1.   This form is required by Rule 12b-25 (17 CFR 240.12b-25) of the General
     Rules and Regulations under the Securities Exchange Act of 1934.

2.   One signed original and four conformed copies of this form and amendments
     thereto must be completed and filed with the Securities and Exchange
     Commission, Washington, D.C. 20549, in accordance with Rule 0-3 of the
     General Rules and Regulations under the Act. The information contained in
     or filed with the form will be made a matter of public record in the
     Commission files.

3.   A manually signed copy of the form and amendments thereto shall be filed
     with each national securities exchange on which any class of securities of
     the registrant is registered.

4.   Amendments to the notifications must also be filed on Form 12b-25 but need
     not restate information that has been correctly furnished. The form shall
     be clearly identified as an amended notification.

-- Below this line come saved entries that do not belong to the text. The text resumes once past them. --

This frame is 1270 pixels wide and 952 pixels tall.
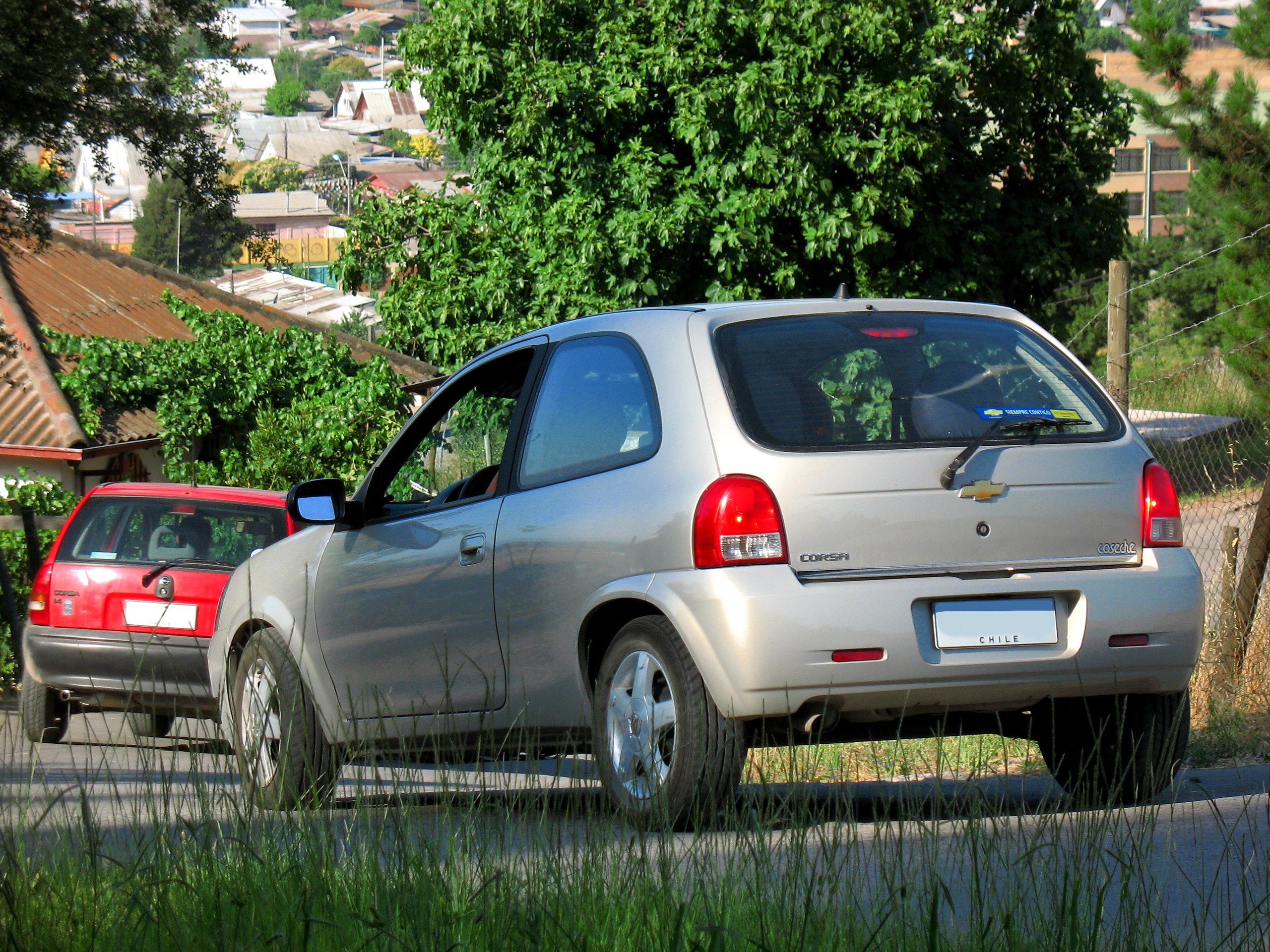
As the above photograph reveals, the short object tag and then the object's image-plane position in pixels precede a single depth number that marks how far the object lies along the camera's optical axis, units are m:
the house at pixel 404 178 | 155.14
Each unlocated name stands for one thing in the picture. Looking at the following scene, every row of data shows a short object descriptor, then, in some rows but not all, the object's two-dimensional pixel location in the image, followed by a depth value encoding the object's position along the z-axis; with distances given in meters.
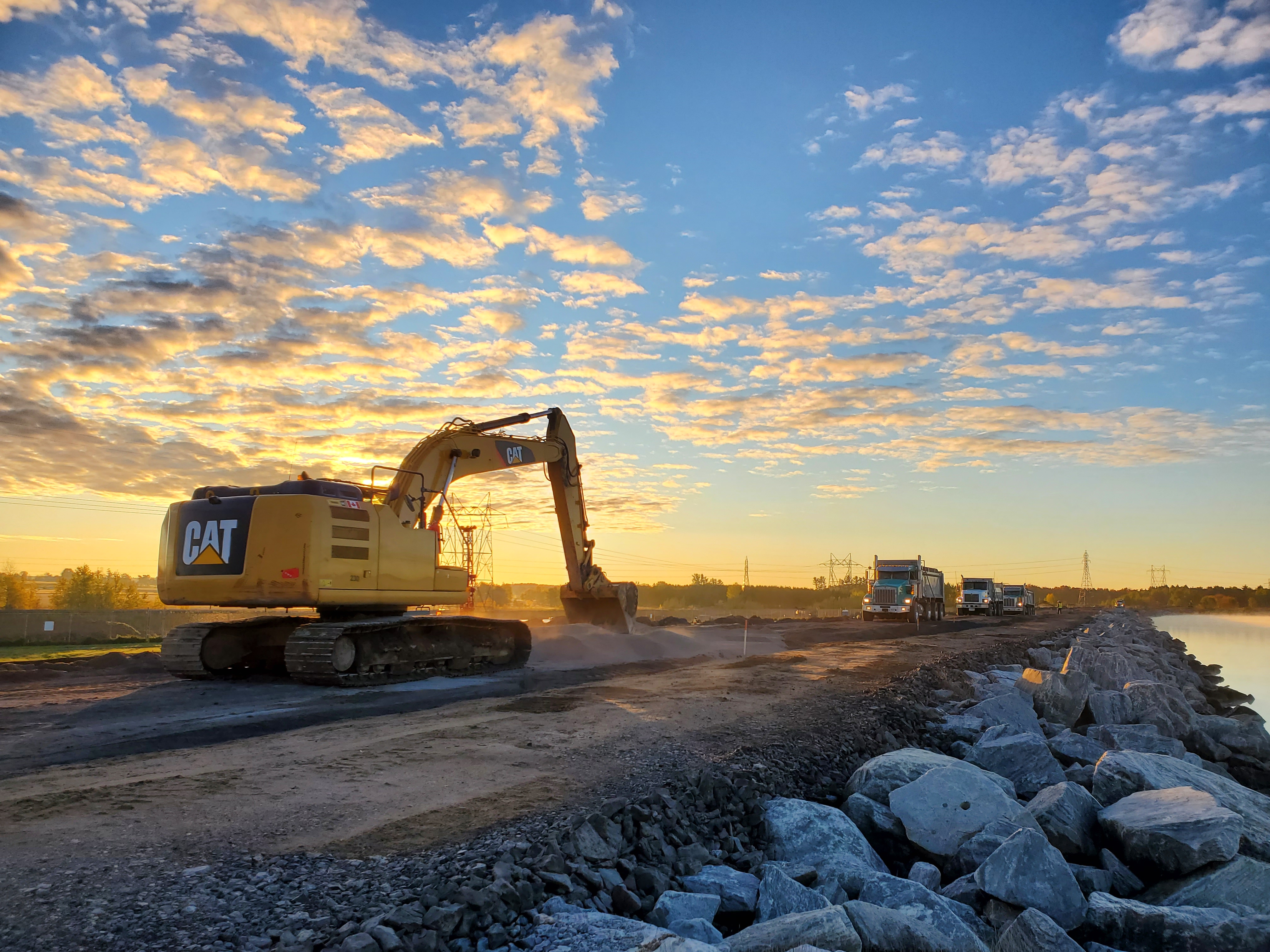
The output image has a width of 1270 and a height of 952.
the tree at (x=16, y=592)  46.66
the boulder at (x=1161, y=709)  13.15
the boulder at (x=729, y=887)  5.38
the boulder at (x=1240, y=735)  13.49
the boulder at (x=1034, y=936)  4.81
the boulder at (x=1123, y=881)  6.34
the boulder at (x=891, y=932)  4.73
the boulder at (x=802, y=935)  4.42
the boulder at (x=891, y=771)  7.79
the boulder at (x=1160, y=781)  7.75
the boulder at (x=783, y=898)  5.23
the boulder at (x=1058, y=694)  13.20
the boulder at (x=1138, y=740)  10.48
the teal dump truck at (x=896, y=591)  42.03
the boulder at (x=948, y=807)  6.81
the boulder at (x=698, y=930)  4.73
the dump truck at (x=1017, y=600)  71.12
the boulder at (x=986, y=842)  6.41
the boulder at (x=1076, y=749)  10.25
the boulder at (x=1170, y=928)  4.89
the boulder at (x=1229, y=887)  5.70
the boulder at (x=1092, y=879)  6.21
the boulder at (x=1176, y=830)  6.06
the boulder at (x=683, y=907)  4.97
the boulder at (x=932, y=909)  4.92
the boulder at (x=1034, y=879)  5.42
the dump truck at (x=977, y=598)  58.84
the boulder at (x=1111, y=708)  13.27
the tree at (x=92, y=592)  46.53
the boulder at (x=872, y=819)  7.13
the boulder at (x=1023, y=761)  8.95
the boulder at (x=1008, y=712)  11.97
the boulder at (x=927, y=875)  6.17
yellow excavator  13.24
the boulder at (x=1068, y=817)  6.71
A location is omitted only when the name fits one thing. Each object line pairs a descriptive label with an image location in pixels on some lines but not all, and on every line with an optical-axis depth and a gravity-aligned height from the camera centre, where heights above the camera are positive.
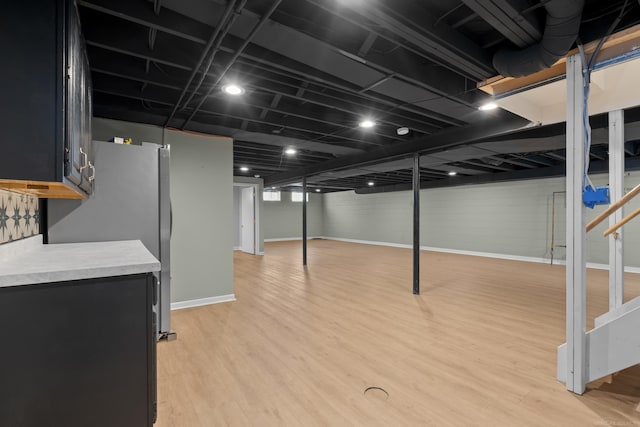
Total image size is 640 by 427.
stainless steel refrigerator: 2.40 +0.03
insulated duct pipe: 1.57 +1.07
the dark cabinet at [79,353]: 1.10 -0.59
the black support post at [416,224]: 4.72 -0.21
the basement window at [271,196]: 13.13 +0.68
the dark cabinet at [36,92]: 1.17 +0.49
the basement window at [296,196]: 13.82 +0.72
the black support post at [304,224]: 7.41 -0.34
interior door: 9.43 -0.28
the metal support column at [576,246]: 2.08 -0.25
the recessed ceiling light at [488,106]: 3.09 +1.15
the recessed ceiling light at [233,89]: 2.86 +1.22
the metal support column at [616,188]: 2.68 +0.22
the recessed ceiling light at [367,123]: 3.88 +1.20
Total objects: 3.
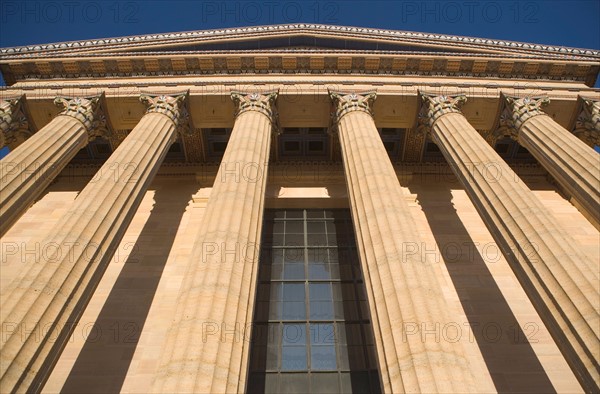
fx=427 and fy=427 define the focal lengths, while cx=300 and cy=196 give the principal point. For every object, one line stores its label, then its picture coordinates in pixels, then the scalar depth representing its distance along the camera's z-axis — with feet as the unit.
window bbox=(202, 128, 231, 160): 82.02
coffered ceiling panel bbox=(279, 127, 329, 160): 82.38
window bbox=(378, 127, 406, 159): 82.24
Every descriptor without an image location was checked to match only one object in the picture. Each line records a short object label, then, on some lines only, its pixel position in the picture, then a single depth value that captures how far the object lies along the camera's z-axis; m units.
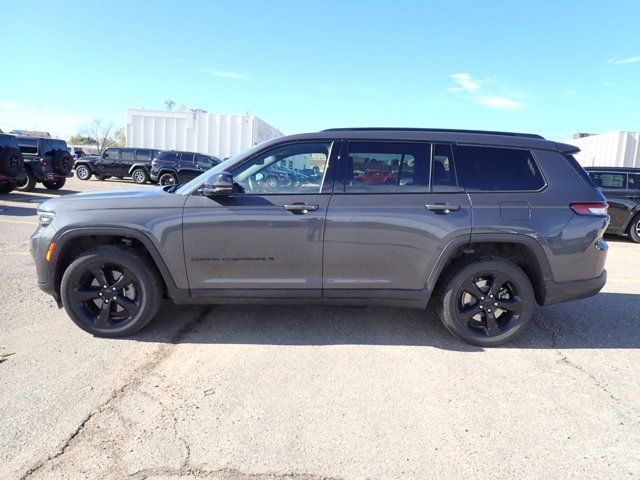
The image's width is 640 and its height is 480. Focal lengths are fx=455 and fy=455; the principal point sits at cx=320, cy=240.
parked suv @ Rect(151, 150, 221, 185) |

5.   Electronic Filers. This form shall not be used by electronic filers unable
     to timely file a report solely due to electronic difficulties. Filers
     unable to submit reports within the time period prescribed due to
     difficulties in electronic filing should comply with either Rule 201 or
     Rule 202 of Regulation S-T (ss.232.201 or ss.232.202 of this chapter) or
     apply for an adjustment in filing date pursuant to Rule 13(b) of Regulation
     S-T (ss.232.13(b) of this chapter.